----- THE INPUT -----

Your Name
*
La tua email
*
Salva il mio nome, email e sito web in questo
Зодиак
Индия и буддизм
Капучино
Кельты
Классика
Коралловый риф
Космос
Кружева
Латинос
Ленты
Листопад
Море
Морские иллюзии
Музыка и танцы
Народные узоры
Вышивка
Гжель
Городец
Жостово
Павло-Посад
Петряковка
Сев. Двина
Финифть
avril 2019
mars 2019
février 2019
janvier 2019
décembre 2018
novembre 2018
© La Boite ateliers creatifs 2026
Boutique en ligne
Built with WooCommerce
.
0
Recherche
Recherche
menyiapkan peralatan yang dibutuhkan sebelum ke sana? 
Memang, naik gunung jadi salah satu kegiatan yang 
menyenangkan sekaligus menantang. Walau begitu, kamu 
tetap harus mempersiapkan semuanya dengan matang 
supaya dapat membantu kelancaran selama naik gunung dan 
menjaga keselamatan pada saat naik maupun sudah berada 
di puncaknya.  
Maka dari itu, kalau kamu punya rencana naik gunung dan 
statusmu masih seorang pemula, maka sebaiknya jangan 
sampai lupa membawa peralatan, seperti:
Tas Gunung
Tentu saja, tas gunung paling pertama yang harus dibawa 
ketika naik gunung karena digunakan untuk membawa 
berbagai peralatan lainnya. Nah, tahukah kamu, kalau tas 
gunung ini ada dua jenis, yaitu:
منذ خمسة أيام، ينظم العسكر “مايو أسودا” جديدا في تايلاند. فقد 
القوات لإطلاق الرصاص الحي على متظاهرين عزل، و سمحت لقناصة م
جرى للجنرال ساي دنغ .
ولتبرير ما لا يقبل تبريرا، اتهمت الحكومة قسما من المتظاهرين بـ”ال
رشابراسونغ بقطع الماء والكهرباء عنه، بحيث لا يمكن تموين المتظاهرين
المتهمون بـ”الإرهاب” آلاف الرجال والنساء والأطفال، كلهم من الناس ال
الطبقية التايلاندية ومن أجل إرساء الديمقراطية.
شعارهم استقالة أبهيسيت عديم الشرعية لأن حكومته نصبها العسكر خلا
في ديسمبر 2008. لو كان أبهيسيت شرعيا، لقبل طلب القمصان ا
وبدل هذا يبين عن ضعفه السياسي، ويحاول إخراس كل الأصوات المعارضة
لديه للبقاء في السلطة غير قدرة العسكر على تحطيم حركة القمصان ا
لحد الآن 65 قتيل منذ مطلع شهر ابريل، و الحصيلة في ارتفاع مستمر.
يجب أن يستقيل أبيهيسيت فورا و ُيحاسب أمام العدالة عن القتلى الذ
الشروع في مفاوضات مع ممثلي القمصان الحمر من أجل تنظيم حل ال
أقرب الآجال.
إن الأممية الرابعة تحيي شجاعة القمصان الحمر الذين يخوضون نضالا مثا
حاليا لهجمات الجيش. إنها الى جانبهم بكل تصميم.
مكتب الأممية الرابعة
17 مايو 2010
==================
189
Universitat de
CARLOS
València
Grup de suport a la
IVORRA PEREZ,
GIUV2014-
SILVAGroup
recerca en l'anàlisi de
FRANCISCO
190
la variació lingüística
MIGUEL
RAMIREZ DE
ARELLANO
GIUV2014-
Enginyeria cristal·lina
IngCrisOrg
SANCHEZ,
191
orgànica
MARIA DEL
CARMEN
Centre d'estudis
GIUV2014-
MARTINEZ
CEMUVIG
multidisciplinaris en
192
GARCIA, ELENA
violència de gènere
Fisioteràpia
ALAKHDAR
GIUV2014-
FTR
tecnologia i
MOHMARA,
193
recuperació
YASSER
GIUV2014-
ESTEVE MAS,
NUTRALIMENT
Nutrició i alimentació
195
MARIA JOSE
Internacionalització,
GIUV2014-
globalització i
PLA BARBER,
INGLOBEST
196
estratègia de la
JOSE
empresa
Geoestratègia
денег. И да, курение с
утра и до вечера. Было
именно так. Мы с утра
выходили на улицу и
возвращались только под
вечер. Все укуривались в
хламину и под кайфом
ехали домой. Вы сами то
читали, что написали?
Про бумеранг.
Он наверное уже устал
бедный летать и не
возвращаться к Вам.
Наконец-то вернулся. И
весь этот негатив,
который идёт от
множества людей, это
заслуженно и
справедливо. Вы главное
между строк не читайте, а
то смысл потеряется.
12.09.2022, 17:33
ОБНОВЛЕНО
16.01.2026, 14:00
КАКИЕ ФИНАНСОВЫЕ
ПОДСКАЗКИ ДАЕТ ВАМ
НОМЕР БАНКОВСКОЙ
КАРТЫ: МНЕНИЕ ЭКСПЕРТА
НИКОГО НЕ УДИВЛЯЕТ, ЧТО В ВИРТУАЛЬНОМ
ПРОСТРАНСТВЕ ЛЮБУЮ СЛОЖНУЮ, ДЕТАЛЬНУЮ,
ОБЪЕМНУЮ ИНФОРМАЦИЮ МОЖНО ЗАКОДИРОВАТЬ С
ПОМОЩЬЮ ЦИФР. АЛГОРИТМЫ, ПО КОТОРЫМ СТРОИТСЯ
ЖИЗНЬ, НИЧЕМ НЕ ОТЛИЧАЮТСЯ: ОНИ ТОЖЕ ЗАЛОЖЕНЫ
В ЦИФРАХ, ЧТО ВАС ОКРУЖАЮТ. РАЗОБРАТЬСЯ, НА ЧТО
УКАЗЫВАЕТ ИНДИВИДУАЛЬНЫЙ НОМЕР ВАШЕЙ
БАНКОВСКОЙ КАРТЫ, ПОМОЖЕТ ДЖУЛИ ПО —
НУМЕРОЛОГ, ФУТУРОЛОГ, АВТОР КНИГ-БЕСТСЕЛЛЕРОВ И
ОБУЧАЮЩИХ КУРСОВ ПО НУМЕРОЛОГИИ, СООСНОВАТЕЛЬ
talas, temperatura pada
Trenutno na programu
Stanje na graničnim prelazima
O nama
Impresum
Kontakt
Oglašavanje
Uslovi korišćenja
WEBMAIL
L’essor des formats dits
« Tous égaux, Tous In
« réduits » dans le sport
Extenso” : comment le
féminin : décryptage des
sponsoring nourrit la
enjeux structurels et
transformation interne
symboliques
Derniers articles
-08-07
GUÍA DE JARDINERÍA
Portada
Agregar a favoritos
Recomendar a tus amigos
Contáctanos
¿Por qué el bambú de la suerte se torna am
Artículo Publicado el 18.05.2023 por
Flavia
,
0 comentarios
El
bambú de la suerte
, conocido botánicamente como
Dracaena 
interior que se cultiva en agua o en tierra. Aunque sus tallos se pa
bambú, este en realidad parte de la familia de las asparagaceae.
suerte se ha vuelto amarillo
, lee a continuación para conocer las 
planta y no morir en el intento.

-----

## INSTRUCTIONS FOR THE TASK
Without leaving anything out, transcribe the records above exactly.

## ANSWER FOR THIS EXERCISE
Your Name
*
La tua email
*
Salva il mio nome, email e sito web in questo
Зодиак
Индия и буддизм
Капучино
Кельты
Классика
Коралловый риф
Космос
Кружева
Латинос
Ленты
Листопад
Море
Морские иллюзии
Музыка и танцы
Народные узоры
Вышивка
Гжель
Городец
Жостово
Павло-Посад
Петряковка
Сев. Двина
Финифть
avril 2019
mars 2019
février 2019
janvier 2019
décembre 2018
novembre 2018
© La Boite ateliers creatifs 2026
Boutique en ligne
Built with WooCommerce
.
0
Recherche
Recherche
menyiapkan peralatan yang dibutuhkan sebelum ke sana? 
Memang, naik gunung jadi salah satu kegiatan yang 
menyenangkan sekaligus menantang. Walau begitu, kamu 
tetap harus mempersiapkan semuanya dengan matang 
supaya dapat membantu kelancaran selama naik gunung dan 
menjaga keselamatan pada saat naik maupun sudah berada 
di puncaknya.  
Maka dari itu, kalau kamu punya rencana naik gunung dan 
statusmu masih seorang pemula, maka sebaiknya jangan 
sampai lupa membawa peralatan, seperti:
Tas Gunung
Tentu saja, tas gunung paling pertama yang harus dibawa 
ketika naik gunung karena digunakan untuk membawa 
berbagai peralatan lainnya. Nah, tahukah kamu, kalau tas 
gunung ini ada dua jenis, yaitu:
منذ خمسة أيام، ينظم العسكر “مايو أسودا” جديدا في تايلاند. فقد 
القوات لإطلاق الرصاص الحي على متظاهرين عزل، و سمحت لقناصة م
جرى للجنرال ساي دنغ .
ولتبرير ما لا يقبل تبريرا، اتهمت الحكومة قسما من المتظاهرين بـ”ال
رشابراسونغ بقطع الماء والكهرباء عنه، بحيث لا يمكن تموين المتظاهرين
المتهمون بـ”الإرهاب” آلاف الرجال والنساء والأطفال، كلهم من الناس ال
الطبقية التايلاندية ومن أجل إرساء الديمقراطية.
شعارهم استقالة أبهيسيت عديم الشرعية لأن حكومته نصبها العسكر خلا
في ديسمبر 2008. لو كان أبهيسيت شرعيا، لقبل طلب القمصان ا
وبدل هذا يبين عن ضعفه السياسي، ويحاول إخراس كل الأصوات المعارضة
لديه للبقاء في السلطة غير قدرة العسكر على تحطيم حركة القمصان ا
لحد الآن 65 قتيل منذ مطلع شهر ابريل، و الحصيلة في ارتفاع مستمر.
يجب أن يستقيل أبيهيسيت فورا و ُيحاسب أمام العدالة عن القتلى الذ
الشروع في مفاوضات مع ممثلي القمصان الحمر من أجل تنظيم حل ال
أقرب الآجال.
إن الأممية الرابعة تحيي شجاعة القمصان الحمر الذين يخوضون نضالا مثا
حاليا لهجمات الجيش. إنها الى جانبهم بكل تصميم.
مكتب الأممية الرابعة
17 مايو 2010
==================
189
Universitat de
CARLOS
València
Grup de suport a la
IVORRA PEREZ,
GIUV2014-
SILVAGroup
recerca en l'anàlisi de
FRANCISCO
190
la variació lingüística
MIGUEL
RAMIREZ DE
ARELLANO
GIUV2014-
Enginyeria cristal·lina
IngCrisOrg
SANCHEZ,
191
orgànica
MARIA DEL
CARMEN
Centre d'estudis
GIUV2014-
MARTINEZ
CEMUVIG
multidisciplinaris en
192
GARCIA, ELENA
violència de gènere
Fisioteràpia
ALAKHDAR
GIUV2014-
FTR
tecnologia i
MOHMARA,
193
recuperació
YASSER
GIUV2014-
ESTEVE MAS,
NUTRALIMENT
Nutrició i alimentació
195
MARIA JOSE
Internacionalització,
GIUV2014-
globalització i
PLA BARBER,
INGLOBEST
196
estratègia de la
JOSE
empresa
Geoestratègia
денег. И да, курение с
утра и до вечера. Было
именно так. Мы с утра
выходили на улицу и
возвращались только под
вечер. Все укуривались в
хламину и под кайфом
ехали домой. Вы сами то
читали, что написали?
Про бумеранг.
Он наверное уже устал
бедный летать и не
возвращаться к Вам.
Наконец-то вернулся. И
весь этот негатив,
который идёт от
множества людей, это
заслуженно и
справедливо. Вы главное
между строк не читайте, а
то смысл потеряется.
12.09.2022, 17:33
ОБНОВЛЕНО
16.01.2026, 14:00
КАКИЕ ФИНАНСОВЫЕ
ПОДСКАЗКИ ДАЕТ ВАМ
НОМЕР БАНКОВСКОЙ
КАРТЫ: МНЕНИЕ ЭКСПЕРТА
НИКОГО НЕ УДИВЛЯЕТ, ЧТО В ВИРТУАЛЬНОМ
ПРОСТРАНСТВЕ ЛЮБУЮ СЛОЖНУЮ, ДЕТАЛЬНУЮ,
ОБЪЕМНУЮ ИНФОРМАЦИЮ МОЖНО ЗАКОДИРОВАТЬ С
ПОМОЩЬЮ ЦИФР. АЛГОРИТМЫ, ПО КОТОРЫМ СТРОИТСЯ
ЖИЗНЬ, НИЧЕМ НЕ ОТЛИЧАЮТСЯ: ОНИ ТОЖЕ ЗАЛОЖЕНЫ
В ЦИФРАХ, ЧТО ВАС ОКРУЖАЮТ. РАЗОБРАТЬСЯ, НА ЧТО
УКАЗЫВАЕТ ИНДИВИДУАЛЬНЫЙ НОМЕР ВАШЕЙ
БАНКОВСКОЙ КАРТЫ, ПОМОЖЕТ ДЖУЛИ ПО —
НУМЕРОЛОГ, ФУТУРОЛОГ, АВТОР КНИГ-БЕСТСЕЛЛЕРОВ И
ОБУЧАЮЩИХ КУРСОВ ПО НУМЕРОЛОГИИ, СООСНОВАТЕЛЬ
talas, temperatura pada
Trenutno na programu
Stanje na graničnim prelazima
O nama
Impresum
Kontakt
Oglašavanje
Uslovi korišćenja
WEBMAIL
L’essor des formats dits
« Tous égaux, Tous In
« réduits » dans le sport
Extenso” : comment le
féminin : décryptage des
sponsoring nourrit la
enjeux structurels et
transformation interne
symboliques
Derniers articles
-08-07
GUÍA DE JARDINERÍA
Portada
Agregar a favoritos
Recomendar a tus amigos
Contáctanos
¿Por qué el bambú de la suerte se torna am
Artículo Publicado el 18.05.2023 por
Flavia
,
0 comentarios
El
bambú de la suerte
, conocido botánicamente como
Dracaena 
interior que se cultiva en agua o en tierra. Aunque sus tallos se pa
bambú, este en realidad parte de la familia de las asparagaceae.
suerte se ha vuelto amarillo
, lee a continuación para conocer las 
planta y no morir en el intento.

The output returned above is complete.